The things to note when loading a dump to capture the kernel are as follows: By default, elf headers are stored in ELF64 format to support systems with more than 4GB cores, on i386, Kexec automatically checks to see if physical RAM sizes exceed 4GB limits, and if not, use ELF32. Therefore, Elf headers always use the ELF32 format on non-PAE systems. Option--elf32-core-headers can be used to force the generation of ELF32 headers, which is necessary because GDB cannot currently open vmcore files with ELF64 headers on 32-bit systems. In the dump capture kernel, the startup parameter Irqpoll reduces driver initialization due to shared interrupts. The user must specify <root-dev> in the format of the root device name that the command mount outputs. The start parameter "1" launches the Dump capture kernel into Single-user mode that does not support the network. If the user wants to use the network, it needs to be set to 3. Typically, you do not have to let the dump capture kernel run in SMP mode. Therefore, you typically compile a single CPU dump to capture the kernel or mount the dump to capture the kernel with the specified option "Maxcpus=1".

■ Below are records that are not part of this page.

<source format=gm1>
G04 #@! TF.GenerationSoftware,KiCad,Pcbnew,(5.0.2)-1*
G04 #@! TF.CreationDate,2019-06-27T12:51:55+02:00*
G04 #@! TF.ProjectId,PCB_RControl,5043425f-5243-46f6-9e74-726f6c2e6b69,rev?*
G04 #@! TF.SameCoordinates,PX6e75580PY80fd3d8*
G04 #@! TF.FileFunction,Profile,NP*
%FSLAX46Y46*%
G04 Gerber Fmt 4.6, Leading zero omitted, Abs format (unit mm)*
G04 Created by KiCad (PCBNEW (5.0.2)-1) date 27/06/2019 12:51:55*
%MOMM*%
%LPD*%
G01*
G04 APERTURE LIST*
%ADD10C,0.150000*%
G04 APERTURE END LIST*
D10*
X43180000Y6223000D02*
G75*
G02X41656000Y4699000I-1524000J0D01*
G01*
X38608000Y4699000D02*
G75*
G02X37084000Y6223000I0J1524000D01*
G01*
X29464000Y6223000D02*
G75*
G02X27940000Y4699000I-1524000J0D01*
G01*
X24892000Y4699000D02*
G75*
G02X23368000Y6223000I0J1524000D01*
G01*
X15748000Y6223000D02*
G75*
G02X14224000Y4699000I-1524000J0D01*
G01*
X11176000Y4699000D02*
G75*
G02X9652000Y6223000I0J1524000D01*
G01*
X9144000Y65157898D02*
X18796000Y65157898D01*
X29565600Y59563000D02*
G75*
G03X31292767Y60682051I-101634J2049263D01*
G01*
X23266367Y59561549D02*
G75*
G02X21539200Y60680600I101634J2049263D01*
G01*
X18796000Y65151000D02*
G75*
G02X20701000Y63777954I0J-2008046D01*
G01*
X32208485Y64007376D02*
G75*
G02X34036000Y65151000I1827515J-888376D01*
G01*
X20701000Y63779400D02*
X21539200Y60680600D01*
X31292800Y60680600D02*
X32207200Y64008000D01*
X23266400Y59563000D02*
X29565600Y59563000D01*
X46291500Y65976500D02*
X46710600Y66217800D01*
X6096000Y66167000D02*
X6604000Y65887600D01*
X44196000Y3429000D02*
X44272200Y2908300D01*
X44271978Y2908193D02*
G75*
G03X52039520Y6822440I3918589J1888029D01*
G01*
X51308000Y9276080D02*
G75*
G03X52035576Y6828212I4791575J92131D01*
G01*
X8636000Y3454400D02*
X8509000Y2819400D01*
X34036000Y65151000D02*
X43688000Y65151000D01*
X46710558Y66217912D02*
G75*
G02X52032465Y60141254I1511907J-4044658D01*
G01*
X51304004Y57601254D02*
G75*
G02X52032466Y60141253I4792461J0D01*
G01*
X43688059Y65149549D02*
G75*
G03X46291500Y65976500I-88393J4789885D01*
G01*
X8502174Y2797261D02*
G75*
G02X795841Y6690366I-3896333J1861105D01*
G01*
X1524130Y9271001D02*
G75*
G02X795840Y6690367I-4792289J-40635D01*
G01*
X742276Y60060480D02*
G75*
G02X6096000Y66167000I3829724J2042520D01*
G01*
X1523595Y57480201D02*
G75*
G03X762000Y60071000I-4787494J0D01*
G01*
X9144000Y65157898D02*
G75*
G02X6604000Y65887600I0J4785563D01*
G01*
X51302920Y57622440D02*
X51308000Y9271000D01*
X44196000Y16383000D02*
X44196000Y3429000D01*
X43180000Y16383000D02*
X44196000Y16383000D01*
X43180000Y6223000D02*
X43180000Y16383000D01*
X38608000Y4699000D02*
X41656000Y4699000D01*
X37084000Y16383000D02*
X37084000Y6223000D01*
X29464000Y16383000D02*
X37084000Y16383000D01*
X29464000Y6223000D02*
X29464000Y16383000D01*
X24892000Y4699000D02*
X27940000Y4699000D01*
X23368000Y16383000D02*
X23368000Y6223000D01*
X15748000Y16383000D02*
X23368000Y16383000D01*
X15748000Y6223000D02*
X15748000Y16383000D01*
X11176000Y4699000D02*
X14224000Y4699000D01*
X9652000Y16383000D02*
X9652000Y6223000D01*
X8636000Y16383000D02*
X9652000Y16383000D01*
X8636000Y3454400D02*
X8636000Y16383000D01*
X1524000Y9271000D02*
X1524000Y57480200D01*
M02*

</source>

6 trigger Kernel boot when kernel crashes

After the mount dump captures the kernel, if the system crashes (Kernel Panic), the system reboots into the dump capture kernel. The trigger point of the reboot is the function die (), the Die_nmi () and the SYSRQ processing routines (press the ALT-SYSRQ-C key combination).

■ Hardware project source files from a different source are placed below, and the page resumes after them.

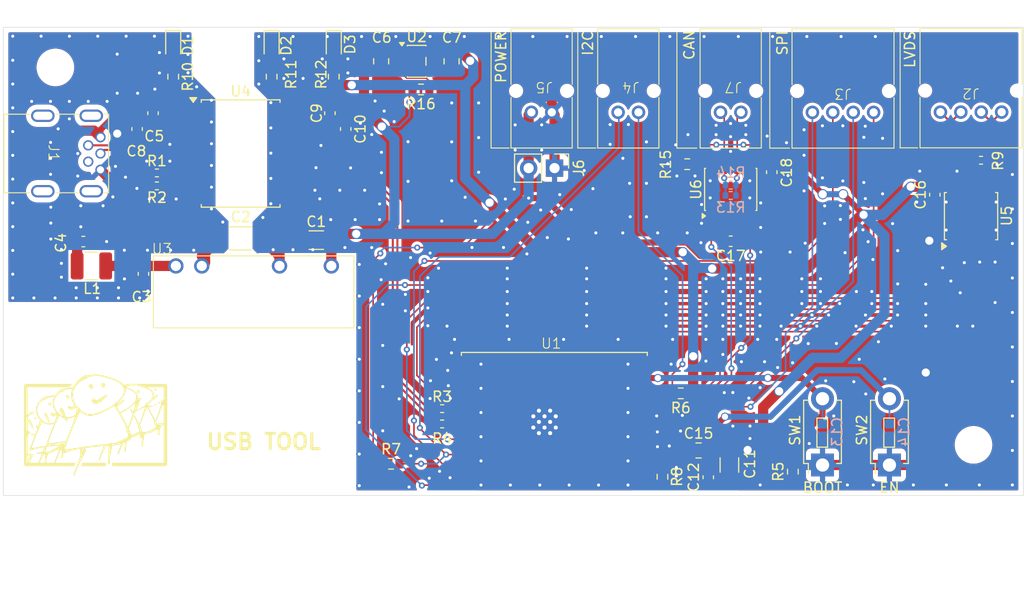
<source format=kicad_pcb>
(kicad_pcb
	(version 20241229)
	(generator "pcbnew")
	(generator_version "9.0")
	(general
		(thickness 1.6)
		(legacy_teardrops no)
	)
	(paper "A4")
	(layers
		(0 "F.Cu" signal)
		(2 "B.Cu" signal)
		(9 "F.Adhes" user "F.Adhesive")
		(11 "B.Adhes" user "B.Adhesive")
		(13 "F.Paste" user)
		(15 "B.Paste" user)
		(5 "F.SilkS" user "F.Silkscreen")
		(7 "B.SilkS" user "B.Silkscreen")
		(1 "F.Mask" user)
		(3 "B.Mask" user)
		(17 "Dwgs.User" user "User.Drawings")
		(19 "Cmts.User" user "User.Comments")
		(21 "Eco1.User" user "User.Eco1")
		(23 "Eco2.User" user "User.Eco2")
		(25 "Edge.Cuts" user)
		(27 "Margin" user)
		(31 "F.CrtYd" user "F.Courtyard")
		(29 "B.CrtYd" user "B.Courtyard")
		(35 "F.Fab" user)
		(33 "B.Fab" user)
		(39 "User.1" user)
		(41 "User.2" user)
		(43 "User.3" user)
		(45 "User.4" user)
	)
	(setup
		(stackup
			(layer "F.SilkS"
				(type "Top Silk Screen")
			)
			(layer "F.Paste"
				(type "Top Solder Paste")
			)
			(layer "F.Mask"
				(type "Top Solder Mask")
				(thickness 0.01)
			)
			(layer "F.Cu"
				(type "copper")
				(thickness 0.035)
			)
			(layer "dielectric 1"
				(type "core")
				(thickness 1.51)
				(material "FR4")
				(epsilon_r 4.5)
				(loss_tangent 0.02)
			)
			(layer "B.Cu"
				(type "copper")
				(thickness 0.035)
			)
			(layer "B.Mask"
				(type "Bottom Solder Mask")
				(thickness 0.01)
			)
			(layer "B.Paste"
				(type "Bottom Solder Paste")
			)
			(layer "B.SilkS"
				(type "Bottom Silk Screen")
			)
			(copper_finish "None")
			(dielectric_constraints no)
		)
		(pad_to_mask_clearance 0)
		(allow_soldermask_bridges_in_footprints no)
		(tenting front back)
		(pcbplotparams
			(layerselection 0x00000000_00000000_55555555_5755f5ff)
			(plot_on_all_layers_selection 0x00000000_00000000_00000000_00000000)
			(disableapertmacros no)
			(usegerberextensions yes)
			(usegerberattributes yes)
			(usegerberadvancedattributes yes)
			(creategerberjobfile yes)
			(dashed_line_dash_ratio 12.000000)
			(dashed_line_gap_ratio 3.000000)
			(svgprecision 4)
			(plotframeref no)
			(mode 1)
			(useauxorigin no)
			(hpglpennumber 1)
			(hpglpenspeed 20)
			(hpglpendiameter 15.000000)
			(pdf_front_fp_property_popups yes)
			(pdf_back_fp_property_popups yes)
			(pdf_metadata yes)
			(pdf_single_document no)
			(dxfpolygonmode yes)
			(dxfimperialunits yes)
			(dxfusepcbnewfont yes)
			(psnegative no)
			(psa4output no)
			(plot_black_and_white yes)
			(sketchpadsonfab no)
			(plotpadnumbers no)
			(hidednponfab no)
			(sketchdnponfab yes)
			(crossoutdnponfab yes)
			(subtractmaskfromsilk no)
			(outputformat 1)
			(mirror no)
			(drillshape 0)
			(scaleselection 1)
			(outputdirectory "Gerber")
		)
	)
	(net 0 "")
	(net 1 "GND2")
	(net 2 "+5V")
	(net 3 "GND1")
	(net 4 "Net-(U3-Vin+)")
	(net 5 "VBUS")
	(net 6 "+3.3V")
	(net 7 "Net-(U4-PDEN)")
	(net 8 "Net-(U4-PIN)")
	(net 9 "EN")
	(net 10 "UD-")
	(net 11 "Net-(U4-UD-)")
	(net 12 "Net-(U4-UD+)")
	(net 13 "UD+")
	(net 14 "DD-")
	(net 15 "/U4_DD-")
	(net 16 "DD+")
	(net 17 "/U4_DD+")
	(net 18 "BOOT")
	(net 19 "I2C_SCL")
	(net 20 "I2C_SDA")
	(net 21 "LVDS_RI-")
	(net 22 "LVDS_RI+")
	(net 23 "unconnected-(U2-NC-Pad4)")
	(net 24 "Net-(U2-EN)")
	(net 25 "LVDS_DO+")
	(net 26 "LVDS_DE")
	(net 27 "LVDS_RO")
	(net 28 "unconnected-(U5-NC-Pad3)")
	(net 29 "unconnected-(U5-NC-Pad5)")
	(net 30 "LVDS_DI")
	(net 31 "CAN-")
	(net 32 "LVDS_RE")
	(net 33 "unconnected-(U5-NC-Pad6)")
	(net 34 "LVDS_DO-")
	(net 35 "unconnected-(U5-NC-Pad13)")
	(net 36 "SPI_SDO")
	(net 37 "CAN_RX")
	(net 38 "CAN_TX")
	(net 39 "SPI_SS")
	(net 40 "SPI_SCK")
	(net 41 "SPI_SDI")
	(net 42 "unconnected-(J1-ID-Pad4)")
	(net 43 "unconnected-(J1-Shield-Pad6)")
	(net 44 "unconnected-(J1-Shield-Pad6)_1")
	(net 45 "unconnected-(J1-Shield-Pad6)_2")
	(net 46 "unconnected-(J1-Shield-Pad6)_3")
	(net 47 "Net-(D1-A)")
	(net 48 "Net-(D2-A)")
	(net 49 "Net-(D3-A)")
	(net 50 "CAN+")
	(net 51 "Net-(U6-STBY)")
	(footprint "Button_Switch_THT:SW_PUSH_1P1T_6x3.5mm_H4.3_APEM_MJTP1243" (layer "F.Cu") (at 157.04 93.205 90))
	(footprint "Resistor_SMD:R_0603_1608Metric" (layer "F.Cu") (at 143.145 86.18 180))
	(footprint "Capacitor_SMD:C_0603_1608Metric" (layer "F.Cu") (at 148.04 71.27 180))
	(footprint "Package_TO_SOT_SMD:SOT-23-5" (layer "F.Cu") (at 117.2575 53.63))
	(footprint "Resistor_SMD:R_0402_1005Metric" (layer "F.Cu") (at 119.75 87.68))
	(footprint "S04B-PASK-2:S04B-PASK-2" (layer "F.Cu") (at 159.05 56.29 180))
	(footprint "ESP32-C3-WROOM-02-N4:ESP32-C3-WROOM-02-N4" (layer "F.Cu") (at 130.75 91.05 180))
	(footprint "Resistor_SMD:R_0603_1608Metric" (layer "F.Cu") (at 143.775 63.715))
	(footprint "Package_SO:TSSOP-14_4.4x5mm_P0.65mm" (layer "F.Cu") (at 171.6 68.81 90))
	(footprint "MUSB-5BF01AS:MUSB-5BF01AS" (layer "F.Cu") (at 82.985 62.6675 -90))
	(footprint "Resistor_SMD:R_0402_1005Metric" (layer "F.Cu") (at 119.75 89.18))
	(footprint "LED_SMD:LED_0603_1608Metric" (layer "F.Cu") (at 103.0375 52.1025 -90))
	(footprint "Resistor_SMD:R_0402_1005Metric" (layer "F.Cu") (at 91.79 64.5725))
	(footprint "MountingHole:MountingHole_3.2mm_M3_DIN965" (layer "F.Cu") (at 81.84 54.23))
	(footprint "Resistor_SMD:R_0402_1005Metric" (layer "F.Cu") (at 172.575 63.33))
	(footprint "Inductor_SMD:L_1210_3225Metric" (layer "F.Cu") (at 85.37 73.69))
	(footprint "LED_SMD:LED_0603_1608Metric" (layer "F.Cu") (at 109.1275 52.1025 -90))
	(footprint "Capacitor_SMD:C_0603_1608Metric" (layer "F.Cu") (at 90.47 74.465 -90))
	(footprint "Resistor_SMD:R_0603_1608Metric" (layer "F.Cu") (at 114.745 93.08))
	(footprint "AM3DS-0505SH30LPZ:AM3DS-0505SH30LPZ" (layer "F.Cu") (at 101.27 76.23))
	(footprint "Resistor_SMD:R_0603_1608Metric" (layer "F.Cu") (at 141.35 94.355 -90))
	(footprint "Package_SO:SOIC-8_3.9x4.9mm_P1.27mm" (layer "F.Cu") (at 148.04 66.19 90))
	(footprint "Capacitor_SMD:C_0805_2012Metric" (layer "F.Cu") (at 144.89 91.78 180))
	(footprint "MountingHole:MountingHole_3.2mm_M3_DIN965" (layer "F.Cu") (at 81.84 81.23))
	(footprint "Resistor_SMD:R_0603_1608Metric" (layer "F.Cu") (at 103.0375 55.135 -90))
	(footprint "S02B-PASK-2:S02B-PASK-2" (layer "F.Cu") (at 129.5 56.28 180))
	(footprint "Capacitor_SMD:C_0603_1608Metric" (layer "F.Cu") (at 110.3 60.2675 -90))
	(footprint "S04B-PASK-2:S04B-PASK-2" (layer "F.Cu") (at 171.6 56.26 180))
	(footprint "Capacitor_SMD:C_1808_4520Metric" (layer "F.Cu") (at 100 70.99))
	(footprint "Button_Switch_THT:SW_PUSH_1P1T_6x3.5mm_H4.3_APEM_MJTP1243" (layer "F.Cu") (at 163.6 93.205 90))
	(footprint "MountingHole:MountingHole_3.2mm_M3_DIN965" (layer "F.Cu") (at 171.84 91.23))
	(footprint "Capacitor_SMD:C_0603_1608Metric" (layer "F.Cu") (at 108.75 58.7175 -90))
	(footprint "Resistor_SMD:R_0603_1608Metric" (layer "F.Cu") (at 109.1275 55.135 -90))
	(footprint "Capacitor_SMD:C_0603_1608Metric" (layer "F.Cu") (at 84.58 71.3))
	(footprint "Resistor_SMD:R_0402_1005Metric" (layer "F.Cu") (at 91.79 65.8425))
	(footprint "Resistor_SMD:R_0603_1608Metric" (layer "F.Cu") (at 154.13 93.855 90))
	(footprint "Resistor_SMD:R_0603_1608Metric" (layer "F.Cu") (at 117.675 56.39 180))
	(footprint "S02B-PASK-2:S02B-PASK-2" (layer "F.Cu") (at 148.04 56.28 180))
	(footprint "Capacitor_SMD:C_0603_1608Metric" (layer "F.Cu") (at 89.85 60.2675 -90))
	(footprint "Package_SO:SOIC-16W_7.5x10.3mm_P1.27mm"
		(layer "F.Cu")
		(uuid "bd739b0a-5943-45aa-96d2-f9edcb1384be")
		(at 100 62.6675)
		(descr "SOIC, 16 Pin (JEDEC MS-013AA, https://www.analog.com/media/en/package-pcb-resources/package/pkg_pdf/soic_wide-rw/rw_16.pdf), generated with kicad-footprint-generator ipc_gullwing_generator.py")
		(tags "SOIC SO")
		(property "Reference" "U4"
			(at 0 -6.1 0)
			(layer "F.SilkS")
			(uuid "df410950-efd4-40a9
... [612097 chars truncated]
</source>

The following conditions perform a crash trigger point: If a hardware lock is detected and "NMI watchdog" is configured, the system invokes the function Die_nmi () to boot into the dump capture kernel. If the function die () is invoked and the PID of the thread is 0 or 1, or if the die () is invoked in the interrupt context, or the panic_on_oops is set and the Die () is invoked, the system initiates the entry to the dump capture kernel. In the PowerPC system, when a soft reset is generated, all CPUs call Die (), and the system will boot into the dump capture kernel. For testing purposes, users can use "alt-sysrq-c", "Echo C >/proc/sysrq-trigger" to trigger a crash, or write a kernel module to force the kernel to crash.

7) Write the dump file

After the dump capture kernel is started, you can write the dump file using the following command:

Cp/proc/vmcore <dump-file>

The user can also access the dump memory as a device/dev/oldmem in a linear raw stream view, using the following command to create the device:

Mknod/dev/oldmem C 1 12

Using command dd to copy the specific portion of the dump memory, the commands for copying the entire memory are listed below:

DD If=/dev/oldmem of=oldmem.001

8) Dump file analysis

The user should reboot into a stable kernel before analyzing the dump image. The user can use GDB to make a limited analysis of the copied dump. You should add the-G option when compiling the vmlinux to generate the symbols for debugging, and then debug the vmlinux with the following command:

GDB Vmlinux <dump-file>

SYSRQ Magic Key printing kernel information

SysRq "Magic key Combination" is a group of keys, composed of "Alt+sysrq+[commandkey]" three keys on the keyboard, where Commandkey is an optional key. SYSRQ Magic Combination keys provide the ability to control kernel or print kernel information, depending on the key combinations. The functional description of the SYSRQ Magic key combination is shown in table 1. Table 1 Functional descriptions of SYSRQ key combinations

Key Name	Function description
B	Start immediately without synchronizing or uninstalling the hard drive.
C	To obtain a crash dump, perform a kexe reboot.